Happy 100th: Why Doesn't Movita Have a Biopic?
Today is the Centennial of the Mexican American actress Movita, who was born as Maria Luisa Castaneda but renamed Movita by MGM because the name sounded Polynesian to them. Well maybe it's her centennial. She claims the studio fudged with her age to make her older for legal reasons. She's surely best remembered today as "Tehani" one of two young island beauties (the other being "Maimiti" played by Mamo Clark) that got entangled in all that Mutinous Best Picture business on the Bounty back in 1935 (if you know what I mean).
Movita went on to international fame and married two famous masculine hunks, first the boxer Jack Doyle and then superstar Marlon Brando (quite atypically she was an "older woman" marrying a young superstar) so we're guessing she had a type...
In a strange, and one might argue ugly, coincidence Brando starred in a new version of his then-wife's starmaker Mutiny on the Bounty in 1962 and promptly dumped the original old Tehani for the young new Maimiti in the remake.
So, the logical question is: why doesn't she have a biopic? It feels like writer/directors in Hollywood are missing a lot of opportunities to tell fascinating "new" stories about cinema's old self, especially in the current climate -- stories about diversity and tokenism and the fetishizing of its few "ethnic" stars by way of repetitive types (the Latin Lover, the Exotic Woman, etcetera), and even in Movita's case Hollywood's ugly business of "replacing" last season's starlets with new models. There's a wide range of untold stories within Hollywood's favorite topic (itself). It would just take someone to actually look for them and want to tell them. This international beauty starred in movies with Gable and Wayne, owned and performed in night clubs sometimes with her boxer husband (who also sang), so it's not like her life was lacking in glamour, romance, or easily adaptable narrative themes. She nearly made it to her centennial but died about a year ago.
Showtune to go!
Here is Movita with, I think, Warren Hull (1903-1974) -- not sure why the video is labelled Richard Kennedy -- in the 1943 picture Paradise Isle.
Reader Comments (8)
The first question you should ask yourself is who would play her? Second this would make no money at the box office hence the HBO treatment would be necessary for the film to happen at all. Hollywood not making more biopics on old Hollywood doesn't seem surprising when many in public rarely know of old Hollywood stars unless they've been marketed to death to them like Shirley Temple and Marlyn Monroe.
Seeing that pic I immediately thought of Joan Crawford getting busy with both. She married Tone and had a serious affair with Gable. And then all of her other victims. Sigh.
/3rtful - you are far too literal.
brookesboy -- "victims" haha. there were sure were a lot of willing ones lining up.
Nathaniel, can you tell I'm not a Joan fan lol. I'm reading a book now about her and Bette's famed rivalry. And it's really juicy. Joan screwed EVERYONE. She would summon them to her lair for dinner, married or not, and then pounce. I'm surprised she didn't expire from syphilis. Dreadful behavior. LOL
you are far too literal
I took your article seriously unlike the majority you decided to either ignore it or read it and say nothing.

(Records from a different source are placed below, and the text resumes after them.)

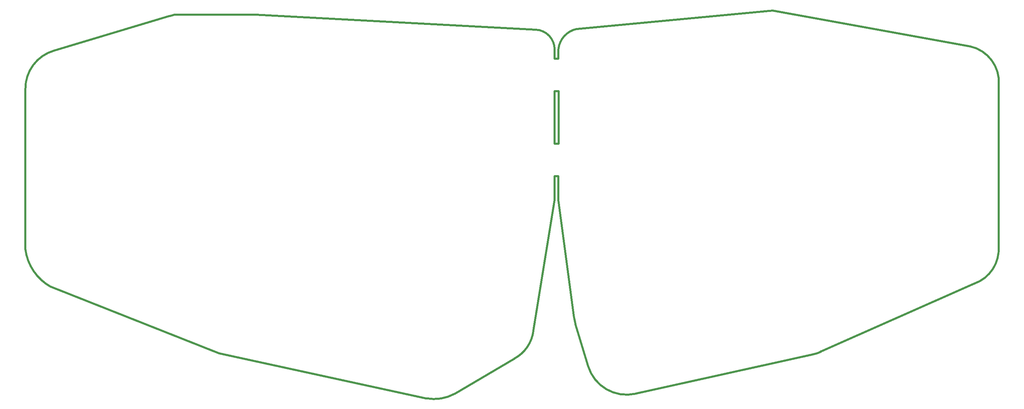
<source format=gbr>
%TF.GenerationSoftware,KiCad,Pcbnew,(5.1.9-0-10_14)*%
%TF.CreationDate,2021-06-06T18:46:05+01:00*%
%TF.ProjectId,dual_wield,6475616c-5f77-4696-956c-642e6b696361,rev?*%
%TF.SameCoordinates,Original*%
%TF.FileFunction,Profile,NP*%
%FSLAX46Y46*%
G04 Gerber Fmt 4.6, Leading zero omitted, Abs format (unit mm)*
G04 Created by KiCad (PCBNEW (5.1.9-0-10_14)) date 2021-06-06 18:46:05*
%MOMM*%
%LPD*%
G01*
G04 APERTURE LIST*
%TA.AperFunction,Profile*%
%ADD10C,0.500000*%
%TD*%
G04 APERTURE END LIST*
D10*
X304000000Y-141975000D02*
X303975000Y-154999000D01*
X179294484Y-190518758D02*
G75*
G02*
X172974999Y-181220704I6052017J10909861D01*
G01*
X406947286Y-130871561D02*
G75*
G02*
X414025000Y-140435046I-2007112J-8886186D01*
G01*
X413975000Y-180539366D02*
G75*
G02*
X408036365Y-189677489I-9045321J-620421D01*
G01*
X369919318Y-206618305D02*
G75*
G02*
X368027237Y-207242056I-3014435J5962372D01*
G01*
X324058710Y-217012751D02*
G75*
G02*
X312311055Y-210124002I-2183620J9737432D01*
G01*
X309203766Y-199764990D02*
G75*
G02*
X308869873Y-198213630I7860487J2503394D01*
G01*
X304975000Y-131527844D02*
G75*
G02*
X309505369Y-126549949I5703881J-640601D01*
G01*
X299294887Y-126720712D02*
G75*
G02*
X304025000Y-131713424I-167606J-4895810D01*
G01*
X298783595Y-201325472D02*
G75*
G02*
X293999870Y-208334163I-9032489J1028160D01*
G01*
X279377468Y-216974824D02*
G75*
G02*
X272158540Y-218135777I-5194353J9274525D01*
G01*
X208601722Y-123389607D02*
G75*
G02*
X211451328Y-122975000I2158326J-4834213D01*
G01*
X172975000Y-141493416D02*
G75*
G02*
X180125239Y-131908071I9803966J146231D01*
G01*
X305023000Y-155010000D02*
X303975000Y-154999000D01*
X305025000Y-141995000D02*
X305023000Y-155010000D01*
X304000000Y-141975000D02*
X305025000Y-141995000D01*
X304975000Y-133975000D02*
X304975000Y-131527844D01*
X304024999Y-133975000D02*
X304975000Y-133975000D01*
X304025000Y-131713424D02*
X304024999Y-133975000D01*
X230001999Y-122975000D02*
X299294887Y-126720713D01*
X211451328Y-122975000D02*
X230001999Y-122975000D01*
X180125239Y-131908071D02*
X208601722Y-123389607D01*
X172975000Y-181220704D02*
X172975000Y-141493417D01*
X220993000Y-207024000D02*
X179294484Y-190518757D01*
X272158540Y-218135777D02*
X220993000Y-207024000D01*
X293999870Y-208334163D02*
X279377468Y-216974824D01*
X304025000Y-169005000D02*
X298783594Y-201325472D01*
X304025000Y-163025000D02*
X304025000Y-169005000D01*
X304975000Y-163025000D02*
X304025000Y-163025000D01*
X304975000Y-169004999D02*
X304975000Y-163025000D01*
X308869873Y-198213630D02*
X304975000Y-169004999D01*
X312311055Y-210124002D02*
X309203766Y-199764990D01*
X368027237Y-207242056D02*
X324058709Y-217012749D01*
X408036365Y-189677489D02*
X369919318Y-206618305D01*
X414025000Y-140435046D02*
X413975000Y-180539365D01*
X358001000Y-122025000D02*
X406947286Y-130871561D01*
X309505369Y-126549949D02*
X358001000Y-122025000D01*
M02*

</source>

/3rtful -- there's a difference between taking things seriously and taking things literally. There's no need to be defeatist suggesting that no film starring a non-white actress will ever be made or be a hit. It's simply not true. It's happened before and will happen again.
and besides... there have een many biopics made of people that the general public didn't know too much about.The general public is alas, not very culturally informed about anything that happened before they were born. This has gotten worse with the self curating of the internet age. nobody learns anything they don't have a natural interest in anymore so people have really narrow fields of knowledge.
It's how you market and sell the movies as well as it is about a good story and subject matter. Many hits could be made about good subjects with the right team behind them.
Tell me what actress you envision for this role?
Movita was my aunt and our family history is really quite fantastic. If they made a biopic I think our family history would be of great interest, as well as my cousins (her children).